第12話:石津健之助が釣りを教える

 1993年、8月12日、10時に、3人で家を出て、カラマラン・クルーザー

ヨットに乗って、石津健之助が、いつも釣っている場所の近くへ、案内して、釣り

を始めた。釣りの餌を、石津が加納夫妻の釣り針につけてやり、釣りを始めると、

カマスが、最初につれて、次に銀色に光る太刀魚が釣れた。それを見た、加納和美

さんが、きれいな色と、驚いていた。そのうち加納幸夫さんの竿に当たりがあり、

ぐいとばかりに、急に釣り竿を引き上げると、魚が針から外れてしまった。


 いつもこうなるんだと言うので、石津が、上げるのが早すぎますと言い、今度、

私がつり上げる時をよく見ていて下さいと言った。10分位して、当たりがあり、

加納幸夫さんを見ながら、完全に針を飲み込むまで、少し待つんですと言い、数分

待って2回目の魚の引くタイミングに合わせて、最初は、ちょんと軽く竿を上げて、

魚がかかったのを確認して、上げて見せて、大きめの太刀魚を釣り上げた。


 これを見ていた、加納夫妻が、これが、魚をのせるという事かと言うので、その

通りですと答えた。その後は、コツを掴んだようで、カマス、太刀魚を次々に釣り

上げていき、3時間ほどで、10匹以上の大漁で、釣りを終えた。
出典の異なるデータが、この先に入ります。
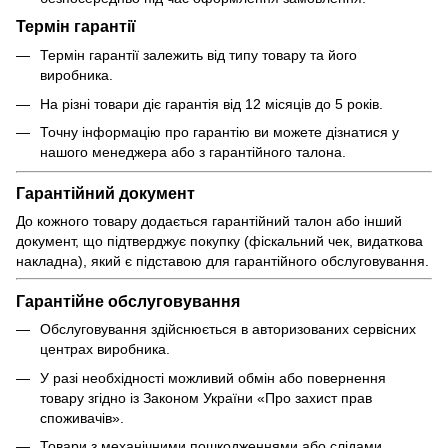
Термін гарантії
Термін гарантії залежить від типу товару та його
виробника.
На різні товари діє гарантія від 12 місяців до 5 років.
Точну інформацію про гарантію ви можете дізнатися у
нашого менеджера або з гарантійного талона.
Гарантійний документ
До кожного товару додається гарантійний талон або інший
документ, що підтверджує покупку (фіскальний чек, видаткова
накладна), який є підставою для гарантійного обслуговування.
Гарантійне обслуговування
Обслуговування здійснюється в авторизованих сервісних
центрах виробника.
У разі необхідності можливий обмін або повернення
товару згідно із Законом України «Про захист прав
споживачів».
Товари з механічними пошкодженнями або слідами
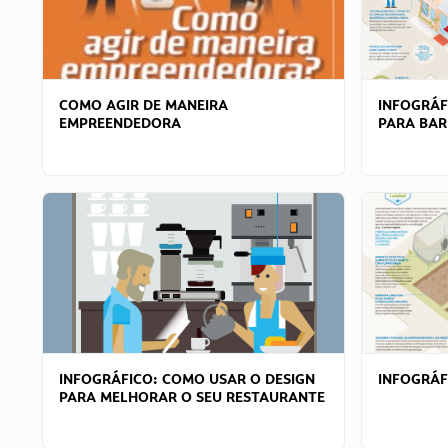
COMO AGIR DE MANEIRA
INFOGRÁF
EMPREENDEDORA
PARA BAR
INFOGRÁFICO: COMO USAR O DESIGN
INFOGRÁ
PARA MELHORAR O SEU RESTAURANTE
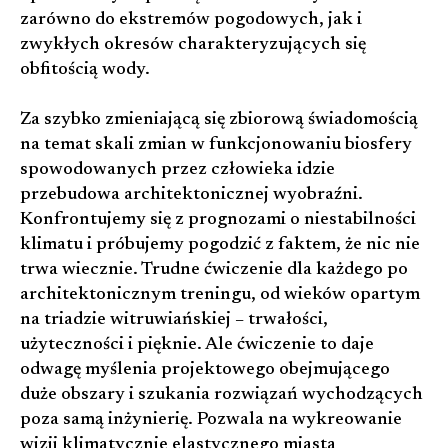
zarówno do ekstremów pogodowych, jak i
zwykłych okresów charakteryzujących się
obfitością wody.
Za szybko zmieniającą się zbiorową świadomością
na temat skali zmian w funkcjonowaniu biosfery
spowodowanych przez człowieka idzie
przebudowa architektonicznej wyobraźni.
Konfrontujemy się z prognozami o niestabilności
klimatu i próbujemy pogodzić z faktem, że nic nie
trwa wiecznie. Trudne ćwiczenie dla każdego po
architektonicznym treningu, od wieków opartym
na triadzie witruwiańskiej – trwałości,
użyteczności i pięknie. Ale ćwiczenie to daje
odwagę myślenia projektowego obejmującego
duże obszary i szukania rozwiązań wychodzących
poza samą inżynierię. Pozwala na wykreowanie
wizji klimatycznie elastycznego miasta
熱海のマンショ

ンに戻って、石津健之助が、太刀魚の煮付けとムニエル、フライを作り、カマスは、塩焼きにした。そうして、奥さんが帰ってきた7時頃に、中村小夜子さんを呼んで、3人で今日釣ってきた魚の料理を出し、ビールを飲みながら、美味しくいただいた。
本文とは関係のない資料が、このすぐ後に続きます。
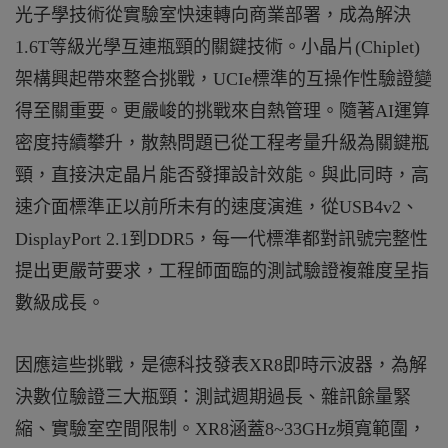
光子學技術從實驗室快速轉向商業部署，成為解決
1.6T等級光學互連瓶頸的關鍵技術。小晶片(Chiplet)
架構興起帶來整合挑戰，UCIe標準的互操作性驗證變
得至關重要。更嚴峻的挑戰來自熱管理。隨著AI運算
密度持續攀升，散熱問題已從工程考量升級為關鍵瓶
頸，直接決定晶片能否發揮設計效能。與此同時，高
速介面標準正以前所未有的速度演進，從USB4v2、
DisplayPort 2.1到DDR5，每一代標準都對訊號完整性
提出更嚴苛要求，工程師面臨的測試驗證複雜度呈指
數級成長。
因應這些挑戰，是德科技發表XR8即時示波器，為解
決數位驗證三大瓶頸：測試週期過長、雜訊餘量緊
縮、實驗室空間限制。XR8涵蓋8~33GHz頻寬範圍，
 そして、加納夫婦に、カラマラン・クルーザーヨットで、魚釣りに誘われた話をすると、奥さんが、私は、船に弱いから勘弁してねと、笑いながら言った。お酒も

進み、話は、海外旅行の話になり、中村小夜子さんのヨーロッパ旅行と、アメリカ

のハワイ、ラスベガス、マイアミ、サンディエゴ、シアトルの話になった。その時、

石津三千子さんが、オーストラリア旅行の話をすると中村小夜子さんは東南アジア

と南半球、オーストラリア、ニュージーランドには行ったことが無いと言い、でき

たら、一度行ってみたいと話したので、石津三千子さんが、素敵な所で、自然も町

並みも、きれいだと話した。もし良かったら、出かけるときには、声かけて下さい

ますかと言ったので、わかりましたと答えた。そうして、中村さんも部屋に戻っていった。
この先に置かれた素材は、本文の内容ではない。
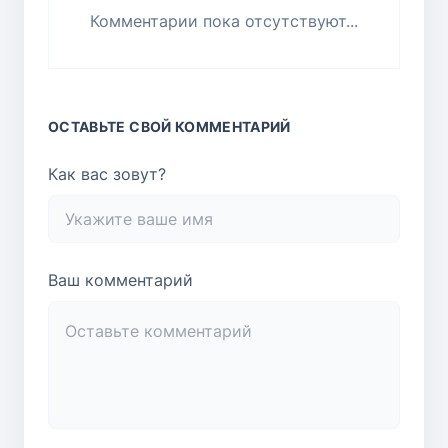
Комментарии пока отсутствуют...
ОСТАВЬТЕ СВОЙ КОММЕНТАРИЙ
Как вас зовут?
Ваш комментарий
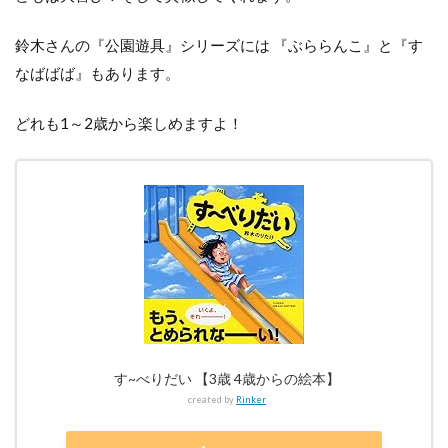
鈴木さんの『公園遊具』シリーズには 『ぶららんこ』と『す
なばばば』もあります。
どれも1～2歳から楽しめますよ！
す~べりだい 【3歳 4歳からの絵本】
created by
Rinker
 そうして秋風が吹き、やがて寒い風になり、1993年12月を迎えて、12月

24日に、近くのホテルのレストランで恒例のクリスマスパーティーを開き、今年

は、新たに、加納夫妻も、お誘いして5人で、盛大にクリスマスパーティーをして、

それぞれ好きな、シャンペンやワイン、ブランデー、ビールを飲んで楽しみ、少し

して、中村小夜子さんが、マイクを持って、歌を披露させていただきますと言って、

懐かしの名曲を歌ってくれて、宴は盛り上がって、加納夫妻もシャンソンや洋楽を

歌い、石津にも歌ってと言うと、言ったが、笑いながら、私たちは、オンチで聞き

専門で結構ですと笑いながら答えた。そうして夜9時半を過ぎて、お開きとなった。


加納夫妻が、中村小夜子さんに、本当にお上手ですねと言うと、以前、女優の端くれをしていたというと、何だプロなんですかと言い、加納和美さんが、何かどこか

で見たような気がしていたんですが、映画で見たんだわーと、驚いていた。